Well, here's a scene that combines all these things.

I've got a sheep, I've got a fence, I've got a ladder.

Here's a really tall barn. Here's the sun shining down on the ground.

Let's suppose that you're the sheep, stuck behind the fence, but eager to get to the

barn. The really good news is that you're not

just a regular sheep, you're some sort of ninja sheep.

And you've got a supply of a bunch of different ladders.

The question is, what's the shortest ladder that you can use?

You want to pick the shortest ladder that you can get away with, which goes over the

fence and touches the barn. I mean, if the ladder is too short, it

won't even go over the fence. But, even this longer ladder, I mean, it

will get you over the fence, but this ladder is not long enough yet to get you

all the way to the barn. At this point, you're probably feeling

really bad. You now recognize that this is an

optimization problem, but you're thinking, oh no, not again.

Not another optimization problem. Well, let me say a little more about

exactly how tall the fence is, and how far it is from the barn.

Let's say that, that fence is 6.4 meters tall.

And let's say that the fence is 2.7 meters from the barn.

Is something sounding familiar here? Yeah, we've seen numbers like 64 and 27

come up before. We saw them in that hallway problem,

right? What did I want to do in the hallway

problem? I wanted to take some stick and figure out

what the, in this case, longest stick was that I could navigate through this

hallway. But as, remember, the issue was finding

the shortest stick which simultaneously touched this bottom wall, this wall here

in the corner.

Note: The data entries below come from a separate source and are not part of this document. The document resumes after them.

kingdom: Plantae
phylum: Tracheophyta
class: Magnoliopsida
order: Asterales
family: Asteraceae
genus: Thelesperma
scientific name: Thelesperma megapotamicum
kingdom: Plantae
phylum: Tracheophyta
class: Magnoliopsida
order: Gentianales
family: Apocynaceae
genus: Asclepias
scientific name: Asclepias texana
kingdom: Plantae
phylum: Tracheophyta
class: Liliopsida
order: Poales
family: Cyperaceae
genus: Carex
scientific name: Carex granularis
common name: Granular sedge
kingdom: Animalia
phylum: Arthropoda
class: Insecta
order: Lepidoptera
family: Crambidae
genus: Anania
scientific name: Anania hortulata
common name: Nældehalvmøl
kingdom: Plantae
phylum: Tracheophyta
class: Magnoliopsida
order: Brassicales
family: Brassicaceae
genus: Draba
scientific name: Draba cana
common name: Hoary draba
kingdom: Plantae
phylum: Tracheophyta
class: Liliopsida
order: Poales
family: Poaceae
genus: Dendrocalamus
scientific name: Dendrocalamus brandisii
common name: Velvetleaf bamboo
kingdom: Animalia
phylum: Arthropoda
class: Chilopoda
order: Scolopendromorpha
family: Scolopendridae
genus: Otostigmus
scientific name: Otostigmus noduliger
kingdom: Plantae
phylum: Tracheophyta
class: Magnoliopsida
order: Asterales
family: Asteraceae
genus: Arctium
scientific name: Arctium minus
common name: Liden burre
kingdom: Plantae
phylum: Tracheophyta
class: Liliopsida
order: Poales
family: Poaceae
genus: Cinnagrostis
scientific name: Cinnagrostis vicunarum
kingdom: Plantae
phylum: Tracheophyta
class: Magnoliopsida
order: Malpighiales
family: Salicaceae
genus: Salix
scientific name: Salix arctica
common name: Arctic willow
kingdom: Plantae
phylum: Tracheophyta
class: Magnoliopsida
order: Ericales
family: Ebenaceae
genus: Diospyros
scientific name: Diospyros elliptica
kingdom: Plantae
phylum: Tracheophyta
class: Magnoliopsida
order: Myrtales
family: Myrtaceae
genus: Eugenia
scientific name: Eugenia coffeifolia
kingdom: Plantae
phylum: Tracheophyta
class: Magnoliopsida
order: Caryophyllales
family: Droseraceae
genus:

That's really the exact same problem.

We just have to think about this problem in, in different terms.

Instead of thinking of this as a wall, I think of this as the ground.

Instead of thinking of this is a wall, I think of this as the side of the barn.

And I want to pass through this point. I want to touch this corner, which really

just means I want to clear the fence, you know?

And because this problem happened to be solved by a stick of length 125

millimeters, this problem is going to be solved by a ladder of length 12.5 meters.

And here, and this drawing is actually to scale so I can, I can really demonstrate

it, you know? Here, I position the ladder and yeah,

this, this ladder is in fact long enough to touch the ground, the barn, and just

clear the fence. We've done a ton of stuff this week, but

this is perhaps the most important lesson of all.

At it's core, mathematics is not about just solving problems.

What we've done here is realize an analogy between two seemingly different problems,

alright? The problem of a stick turning a corner

and a ladder clearing a fence. More than about solving problems,

mathematics is really about these kinds of analogies, about being able to recognize

that things that look different are really the same.

People have been doing mathematics for thousands of years, and there's been a ton

of new mathematics developed in that time. So, you might think that with all the new

mathematics, that mathematics would be constantly splintering off and fracturing

into different subjects. But that's not what's happened at all.

This desire to analogize, to unify. To see different parts of the elephant as

the same elephant, right? This tendency has really kept mathematics

together. It means that mathematics doesn't appear

as a bunch of separate subjects, it really appears as a unified whole.